No dia 6, a maioria dos desembargadores da 3ª Turma
do TRF da 2ª Região (Rio de Janeiro e Espírito Santo), porém, liberaram a
Fibria de reter o imposto sobre as remessas enviadas para uma companhia da
Finlândia. "Além de citar o precedente do STJ, os desembargadores
entenderam que as remessas não são rendimentos operacionais, mas lucro da
empresa estrangeira", diz o advogado Francisco Giardina, do Bichara,
Barata & Costa Advogados, responsável pela defesa da produtora de celulose.
A jurisprudência do tribunal, no entanto, ainda não
é totalmente favorável aos contribuintes. Em fevereiro, a 4ª Turma permitiu que
a Receita cobre o imposto de uma empresa de telecomunicações que havia
contratado serviços da França. A maioria dos desembargadores considerou que os
pagamentos não são lucro da empresa estrangeira, mas apenas uma parte desse
lucro, que, segundo os tratados internacionais, são tributáveis.

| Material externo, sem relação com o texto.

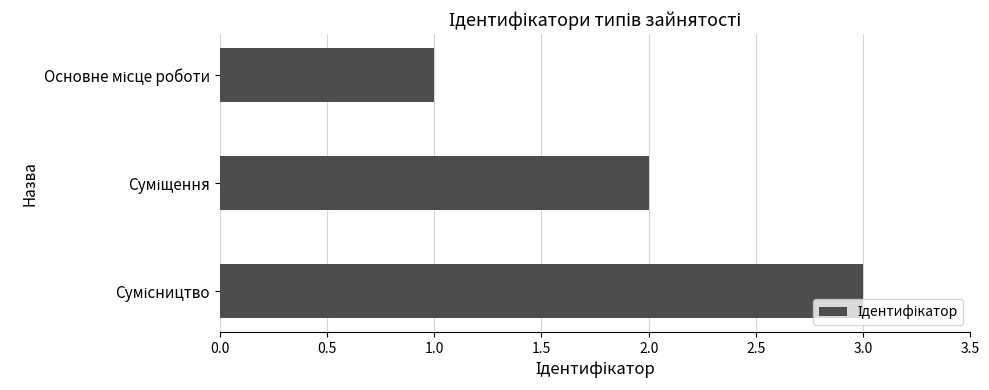

What is the greatest value displayed?

3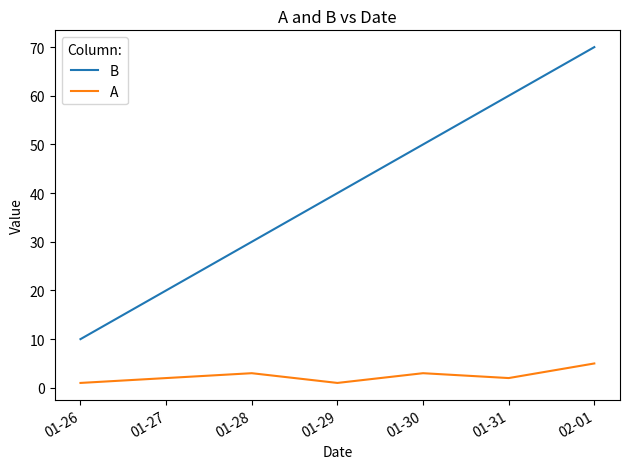

Count the B values in the range 20 to 60.

5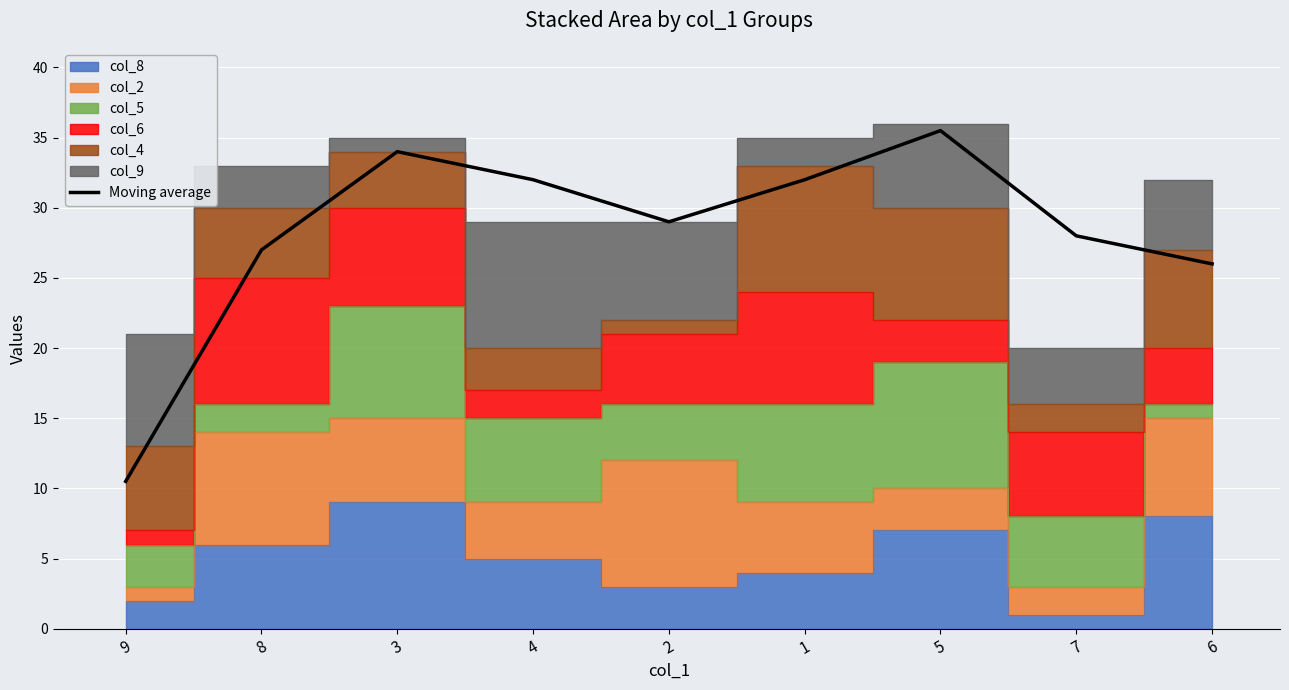

Reading left to right, transcribe all the data shown in this chart.

10.5	27.0	34.0	32.0	29.0	32.0	35.5	28.0	26.0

No TRF da 1ª Região, com sede em Brasília, a
Veracel Celulose ganhou a causa em um julgamento encerrado em julho. A empresa
havia contratado os serviços de uma companhia do Japão para implantar uma
fábrica em Eunápolis, no sul da Bahia. A decisão da 7ª Turma, porém, não foi
unânime. Para o relator, desembargador Luciano Tolentino, as verbas são
receitas operacionais e, por isso, tributáveis. Os desembargadores Reynaldo
Fonseca e o juiz convocado Rodrigo de Godoy Mendes citaram o precedente do STJ
para discordar. "A Convenção Nipo-Brasileiro deve prevalecer sobre a
legislação interna, não sendo o caso de tratar os pagamentos como rendimentos
tributáveis", disse Fonseca no acórdão.
No TRF da 3ª Região (São Paulo e Mato Grosso do
Sul), grandes empresas como a Philips Medical Systems, a Nestlé e a Sodexo
também obtiveram decisões favoráveis para dispensar o IR sobre remessas à
Holanda, Canadá e França, respectivamente. Os desembargadores entenderam que a
blindagem dos tratados contra a tributação dos lucros da empresa estrangeira
"abrange os rendimentos auferidos em razão dos serviços prestados à
empresa brasileira".
Procuradas pelo Valor, a Nestlé Brasil e a Sodexo
preferiram não comentar o assunto. A Philips Medical Systems, a Fibria, a
Veracel e a PGFN não responderam até o fechamento da edição.